Georgia covers an area of around 70,000 km². This corresponds to the size of a German state like Bavaria. In the smallest of spaces, it offers breathtaking landscapes, pristine nature, a fascinating variety of architecture and ways of life.
By moving closer to the EU, Georgia has confirmed the international convention against all forms of discrimination (CEDAW), but it has not been put into practice.
On March 27, 2010, parliament passed a law on gender equality, which came into force immediately. It was issued in order to combat any disadvantages in the areas of employment, education, health and the social system as well as in the family. Non-governmental organizations, however, complained about the inadequate implementation to date.
According to franciscogardening, the situation for many single women or single mothers in Georgia is not easy due to the rather conservative society. Society has the highest respect for a married woman with children. There are various contact points for women in need who are available to help and advise those affected: Women (with children) who live below the poverty line have the option of being entered in the state register for particularly vulnerable families in order to obtain certain benefits to obtain. Different organizations offer numerous projects to support those in need.
In the legal field, the Domestic Violence Act (2006) and the Gender Equality Act (2010) are considered major advances. If a woman who has been affected by domestic violence decides to report it, the police have the option of issuing injunctions so that the woman can be temporarily placed under protection for 24 hours. Then the case goes to court. In addition, there are options for the victims to obtain immediate protective orders against the violent perpetrators. In the opinion of women-specific NGOs, the police have definitely become more trustworthy in this regard in recent years and women are actually placed under protection in practice. Despite this, police officers continue to receive training in dealing with victims of domestic violence.
Women who are affected by domestic violence have the opportunity to find shelter in one of the women’s shelters. In the capital Tbilisi there is one state-run and two NGO-run accommodations, while women’s shelters supplement existing crisis centers in Gori and Kakheti. The officially possible length of stay is three months, but women can stay longer in exceptional cases. The support does not end with the move out of the women’s refuge, but the assistance also extends to job or apartment searches and legal advice. Despite everything, the capacities of the houses are problematic. The increased awareness of the population with regard to domestic violence was confirmed in surveys carried out by interviewed organizations in April 2011. The problem is more likely to be study and a study on the situation of women in Georgia Chkheidze, Ketevan: Gender Politics in Georgia. Gunda Werner Institute. Feminism and Gender Democracy, nd).
The background is a traditional understanding of roles: “In the Georgian imagination, women are the epitome of delicacy, beauty and patience. She is seen as the bearer of the culture that Georgian songs and poems pass on to her children. She protects the family honor by being diligent in the Household works and behaves according to the principles of honor.

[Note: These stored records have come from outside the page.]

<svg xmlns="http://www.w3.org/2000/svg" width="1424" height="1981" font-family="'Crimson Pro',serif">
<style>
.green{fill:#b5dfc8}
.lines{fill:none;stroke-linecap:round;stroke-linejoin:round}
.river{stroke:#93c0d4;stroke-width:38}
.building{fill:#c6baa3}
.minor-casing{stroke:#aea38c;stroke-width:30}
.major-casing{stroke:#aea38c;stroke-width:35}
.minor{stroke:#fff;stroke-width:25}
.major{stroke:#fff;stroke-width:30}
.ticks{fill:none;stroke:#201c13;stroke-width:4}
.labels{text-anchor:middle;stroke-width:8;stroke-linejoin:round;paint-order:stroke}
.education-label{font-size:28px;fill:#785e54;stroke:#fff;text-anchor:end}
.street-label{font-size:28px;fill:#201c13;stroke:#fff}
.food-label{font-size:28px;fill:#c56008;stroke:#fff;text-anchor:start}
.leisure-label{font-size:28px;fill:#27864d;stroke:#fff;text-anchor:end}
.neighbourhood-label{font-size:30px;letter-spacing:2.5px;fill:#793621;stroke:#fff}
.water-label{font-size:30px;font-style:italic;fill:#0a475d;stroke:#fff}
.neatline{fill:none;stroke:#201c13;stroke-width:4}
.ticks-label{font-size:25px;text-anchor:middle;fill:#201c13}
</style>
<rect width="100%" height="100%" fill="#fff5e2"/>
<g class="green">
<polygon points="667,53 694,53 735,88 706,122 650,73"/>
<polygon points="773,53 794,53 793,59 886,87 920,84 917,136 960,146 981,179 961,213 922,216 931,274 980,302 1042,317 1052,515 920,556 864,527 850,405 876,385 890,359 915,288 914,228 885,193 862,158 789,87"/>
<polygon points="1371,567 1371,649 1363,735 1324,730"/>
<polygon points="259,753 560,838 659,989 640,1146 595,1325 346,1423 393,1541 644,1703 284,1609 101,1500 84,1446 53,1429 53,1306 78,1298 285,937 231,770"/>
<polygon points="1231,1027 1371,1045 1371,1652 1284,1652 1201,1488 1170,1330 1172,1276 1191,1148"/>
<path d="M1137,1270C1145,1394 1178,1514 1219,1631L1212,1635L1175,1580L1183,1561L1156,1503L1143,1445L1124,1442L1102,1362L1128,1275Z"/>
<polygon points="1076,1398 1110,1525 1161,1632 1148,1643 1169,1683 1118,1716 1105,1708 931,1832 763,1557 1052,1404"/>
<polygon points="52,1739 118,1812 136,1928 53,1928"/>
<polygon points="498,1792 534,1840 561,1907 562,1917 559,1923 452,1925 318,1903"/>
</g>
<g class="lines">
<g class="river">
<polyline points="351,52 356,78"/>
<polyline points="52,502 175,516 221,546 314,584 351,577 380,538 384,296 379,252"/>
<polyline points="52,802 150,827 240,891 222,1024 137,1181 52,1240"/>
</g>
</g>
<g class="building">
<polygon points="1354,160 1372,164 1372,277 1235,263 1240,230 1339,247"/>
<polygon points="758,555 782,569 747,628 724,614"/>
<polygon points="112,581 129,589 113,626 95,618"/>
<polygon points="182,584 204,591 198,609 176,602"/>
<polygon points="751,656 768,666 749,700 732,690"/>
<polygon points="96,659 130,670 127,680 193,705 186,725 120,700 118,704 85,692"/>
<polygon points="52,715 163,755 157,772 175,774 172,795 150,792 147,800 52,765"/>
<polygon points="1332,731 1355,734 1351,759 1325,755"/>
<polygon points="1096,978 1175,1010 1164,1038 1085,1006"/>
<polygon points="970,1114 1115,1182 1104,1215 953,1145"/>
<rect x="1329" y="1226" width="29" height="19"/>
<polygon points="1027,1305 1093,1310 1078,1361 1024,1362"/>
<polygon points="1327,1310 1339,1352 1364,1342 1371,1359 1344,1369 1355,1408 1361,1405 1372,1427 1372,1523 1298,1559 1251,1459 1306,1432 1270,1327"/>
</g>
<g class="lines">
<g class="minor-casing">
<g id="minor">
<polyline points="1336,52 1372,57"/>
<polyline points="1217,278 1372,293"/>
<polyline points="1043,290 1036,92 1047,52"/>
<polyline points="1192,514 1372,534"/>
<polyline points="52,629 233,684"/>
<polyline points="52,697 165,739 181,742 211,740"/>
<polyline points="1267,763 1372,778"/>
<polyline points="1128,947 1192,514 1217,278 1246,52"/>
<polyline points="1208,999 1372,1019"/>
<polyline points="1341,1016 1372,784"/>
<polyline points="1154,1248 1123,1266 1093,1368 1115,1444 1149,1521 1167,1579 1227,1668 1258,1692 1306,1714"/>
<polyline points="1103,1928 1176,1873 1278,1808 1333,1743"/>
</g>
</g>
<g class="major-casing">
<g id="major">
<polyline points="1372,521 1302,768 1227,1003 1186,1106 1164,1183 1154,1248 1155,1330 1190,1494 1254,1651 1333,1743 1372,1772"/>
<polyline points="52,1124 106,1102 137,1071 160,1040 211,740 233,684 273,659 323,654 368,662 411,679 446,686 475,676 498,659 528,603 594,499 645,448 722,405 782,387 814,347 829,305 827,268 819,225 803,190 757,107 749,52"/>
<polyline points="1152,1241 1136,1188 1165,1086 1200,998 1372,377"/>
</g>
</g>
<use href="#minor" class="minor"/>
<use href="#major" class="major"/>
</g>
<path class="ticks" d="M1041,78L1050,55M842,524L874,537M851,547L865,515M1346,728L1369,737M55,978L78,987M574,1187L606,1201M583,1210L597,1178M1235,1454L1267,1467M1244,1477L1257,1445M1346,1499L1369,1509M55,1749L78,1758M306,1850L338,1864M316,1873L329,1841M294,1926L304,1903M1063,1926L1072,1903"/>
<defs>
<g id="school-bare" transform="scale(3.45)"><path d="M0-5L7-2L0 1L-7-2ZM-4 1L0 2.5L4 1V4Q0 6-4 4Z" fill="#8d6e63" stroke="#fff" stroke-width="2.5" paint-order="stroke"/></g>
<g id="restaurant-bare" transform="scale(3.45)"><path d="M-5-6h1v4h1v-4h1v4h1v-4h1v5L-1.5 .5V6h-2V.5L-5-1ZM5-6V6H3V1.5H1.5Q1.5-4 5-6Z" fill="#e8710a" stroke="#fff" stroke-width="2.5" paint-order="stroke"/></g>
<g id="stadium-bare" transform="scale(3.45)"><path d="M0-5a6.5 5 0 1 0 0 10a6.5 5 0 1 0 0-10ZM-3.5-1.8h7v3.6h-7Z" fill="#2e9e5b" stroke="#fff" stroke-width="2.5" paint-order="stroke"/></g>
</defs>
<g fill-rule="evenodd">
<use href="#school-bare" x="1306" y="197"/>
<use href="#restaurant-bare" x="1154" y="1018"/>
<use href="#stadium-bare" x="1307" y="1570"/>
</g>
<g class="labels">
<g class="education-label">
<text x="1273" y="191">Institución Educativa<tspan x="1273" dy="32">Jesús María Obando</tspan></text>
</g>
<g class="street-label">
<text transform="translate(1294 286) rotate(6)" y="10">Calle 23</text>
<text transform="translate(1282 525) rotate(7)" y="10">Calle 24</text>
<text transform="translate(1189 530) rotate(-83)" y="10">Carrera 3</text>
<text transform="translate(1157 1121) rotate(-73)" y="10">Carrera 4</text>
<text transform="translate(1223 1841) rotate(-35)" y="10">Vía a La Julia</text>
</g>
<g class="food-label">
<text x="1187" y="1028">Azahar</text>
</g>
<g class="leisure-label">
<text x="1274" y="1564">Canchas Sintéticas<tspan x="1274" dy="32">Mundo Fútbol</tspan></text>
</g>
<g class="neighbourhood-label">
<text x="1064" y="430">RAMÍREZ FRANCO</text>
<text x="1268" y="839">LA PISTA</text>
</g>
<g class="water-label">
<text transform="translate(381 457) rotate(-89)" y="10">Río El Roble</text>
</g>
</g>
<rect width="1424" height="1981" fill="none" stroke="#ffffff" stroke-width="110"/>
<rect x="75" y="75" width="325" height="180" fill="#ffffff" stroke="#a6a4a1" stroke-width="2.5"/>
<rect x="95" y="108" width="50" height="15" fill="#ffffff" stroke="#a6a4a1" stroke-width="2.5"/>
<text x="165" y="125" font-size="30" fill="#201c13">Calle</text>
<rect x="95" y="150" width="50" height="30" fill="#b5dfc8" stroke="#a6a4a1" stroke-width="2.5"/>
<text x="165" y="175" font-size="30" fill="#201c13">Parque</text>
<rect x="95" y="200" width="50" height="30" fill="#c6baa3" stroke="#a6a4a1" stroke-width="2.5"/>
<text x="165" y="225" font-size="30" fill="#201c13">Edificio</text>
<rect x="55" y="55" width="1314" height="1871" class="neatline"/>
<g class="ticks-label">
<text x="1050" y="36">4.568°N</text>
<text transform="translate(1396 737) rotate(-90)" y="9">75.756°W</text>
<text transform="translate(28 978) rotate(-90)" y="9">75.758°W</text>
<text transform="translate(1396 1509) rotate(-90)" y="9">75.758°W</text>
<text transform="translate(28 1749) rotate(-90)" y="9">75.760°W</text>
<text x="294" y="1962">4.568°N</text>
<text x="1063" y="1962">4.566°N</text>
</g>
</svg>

A man must be able to create law and justice. This is part of the concept of masculinity in Georgia. For this purpose, violence, influence, cunning and power should be used fairly. ” (Elke Kamm)
The women’s foundation filia names the basic problems as follows:
- The sharp drop in labor supply in recent years has pushed most women into undeclared work and the jobs they fill are usually in the poorly paid service sector.
- The large number of IDPs who come from Abkhazia and South Ossetia mainly flocked to Tbilisi, around 55% are women. These displaced people live below the poverty line and have no knowledge of their rights.
- Religion plays an important role in Georgia and the Georgian Orthodox Church supports the dissemination of traditional images of women.
- Household and care work are seen as traditional fields of activity for women.
- Awareness of women’s rights issues in Georgian society is low and legal practice inadequate.
Further problems are early marriage (approx. 60% marry before the age of 20), kidnappings with rape (to force marriage) and the difficult fate of widows.
Another difficult topic is acceptance with same-sex relationships. In 2017, the open advocacy of the national soccer player Guram Kashia for the rights of sexual minorities sparked sharp discussions and demonstrations in which right-wing clergy forces in particular came out against this “disease” and “un-Georgian behavior”.